A Data-Driven State Aggregation Approach for Dynamic Discrete Choice Models

In dynamic discrete choice models, a commonly studied problem is estimating parameters of agent reward functions (also known as ’structural’ parameters) using agent behavioral data. This task is also known as inverse reinforcement learning. Maximum likelihood estimation for such models requires dynamic programming, which is limited by the curse of dimensionality [Bellman, 1957]. In this work, we present a novel algorithm that provides a data-driven method for selecting and aggregating states, which lowers the computational and sample complexity of estimation. Our method works in two stages.

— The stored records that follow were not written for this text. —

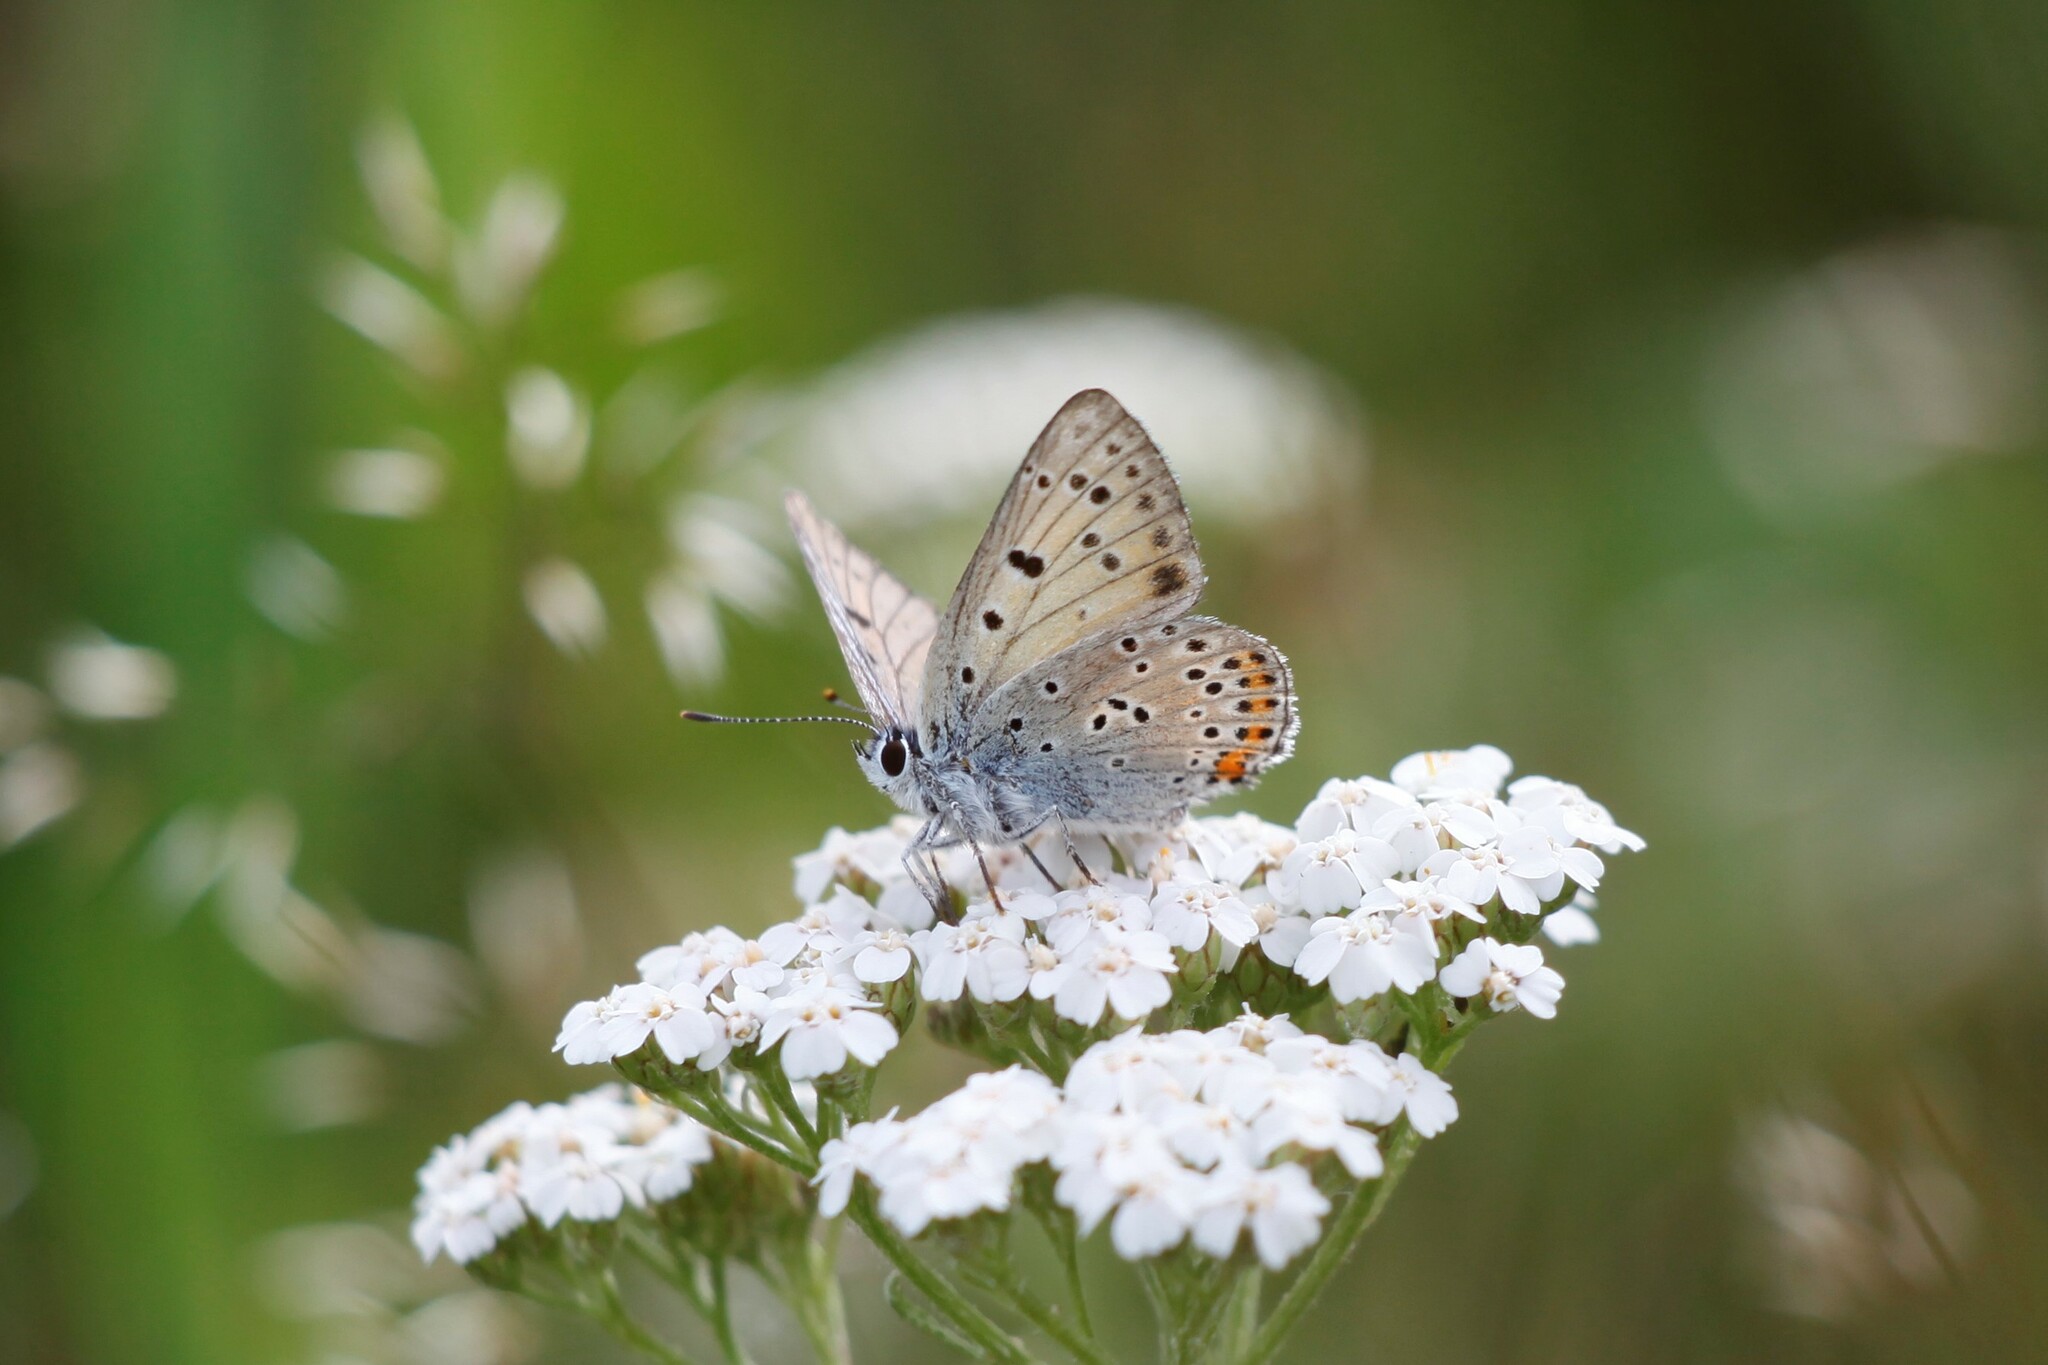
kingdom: Animalia
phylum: Arthropoda
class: Insecta
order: Lepidoptera
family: Lycaenidae
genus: Lycaena
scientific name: Lycaena alciphron
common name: Purple-shot copper
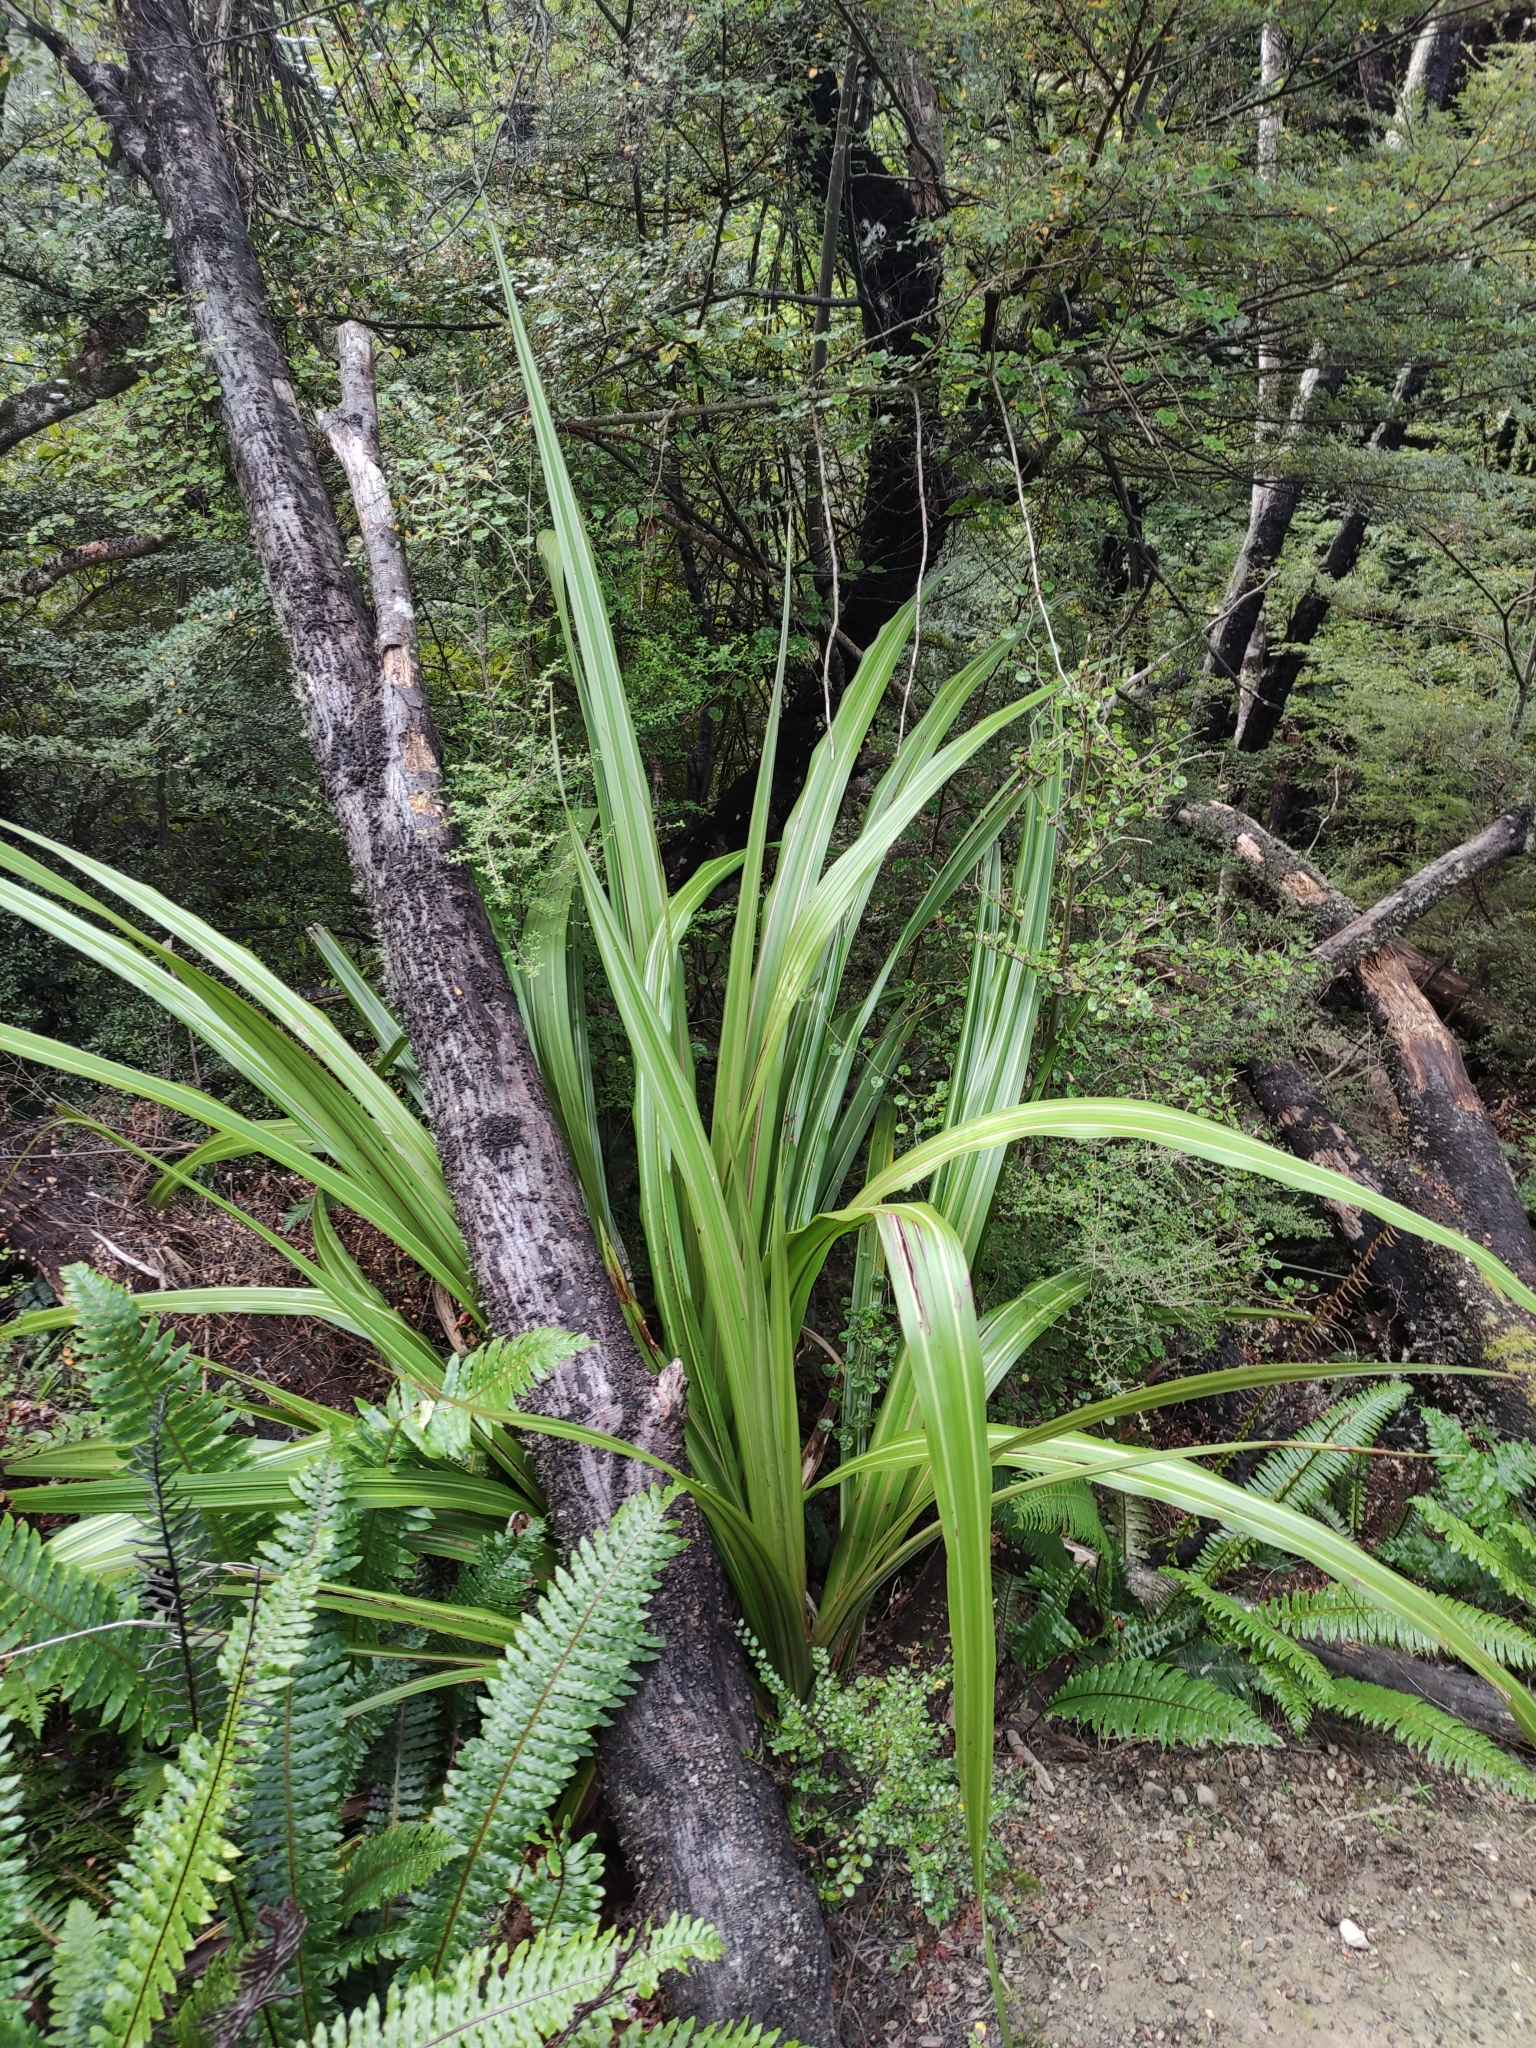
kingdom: Plantae
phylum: Tracheophyta
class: Liliopsida
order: Asparagales
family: Asteliaceae
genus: Astelia
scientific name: Astelia fragrans
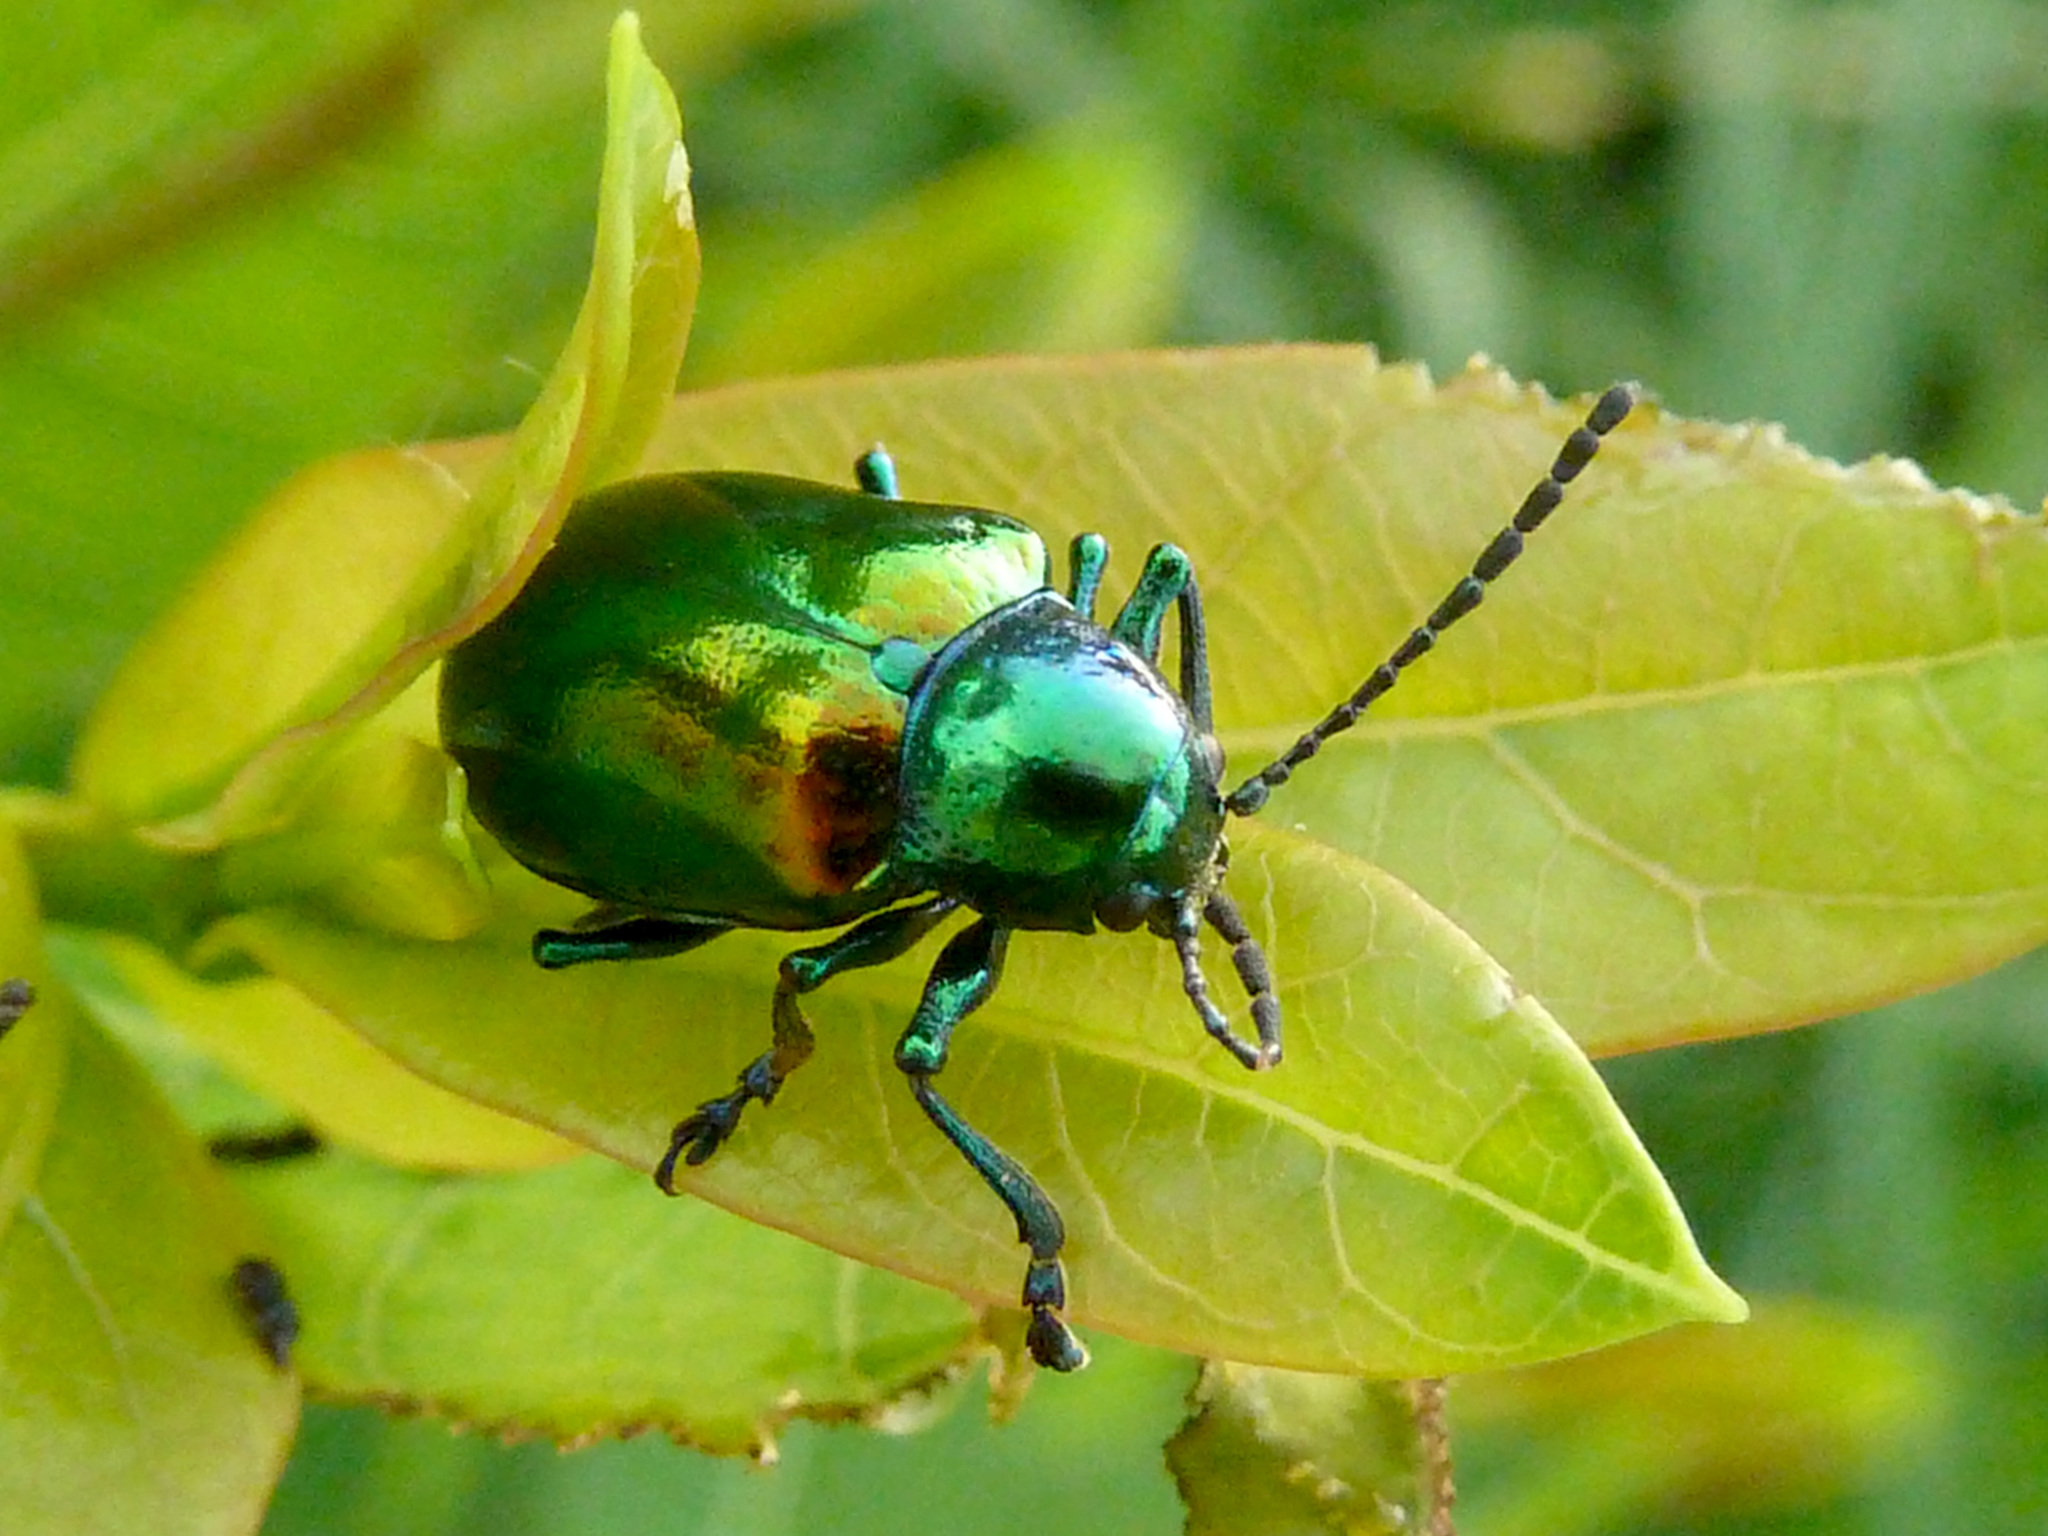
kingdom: Animalia
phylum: Arthropoda
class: Insecta
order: Coleoptera
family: Chrysomelidae
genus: Chrysochus
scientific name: Chrysochus auratus
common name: Dogbane leaf beetle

First, we estimate agent Qfunctions, and leverage them alongside a clustering algorithm to select a subset of states that are most pivotal for driving changes in Q-functions. Second, with these selected "aggregated" states, we conduct maximum likelihood estimation using a popular nested fixed-point algorithm [Rust, 1987]. The proposed two-stage approach mitigates the curse of dimensionality by reducing the problem dimension. Theoretically, we derive finite-sample bounds on the associated estimation error, which also characterize the trade-off of computational complexity, estimation error, and sample complexity. We demonstrate the empirical performance of the algorithm in two classic dynamic discrete choice estimation applications.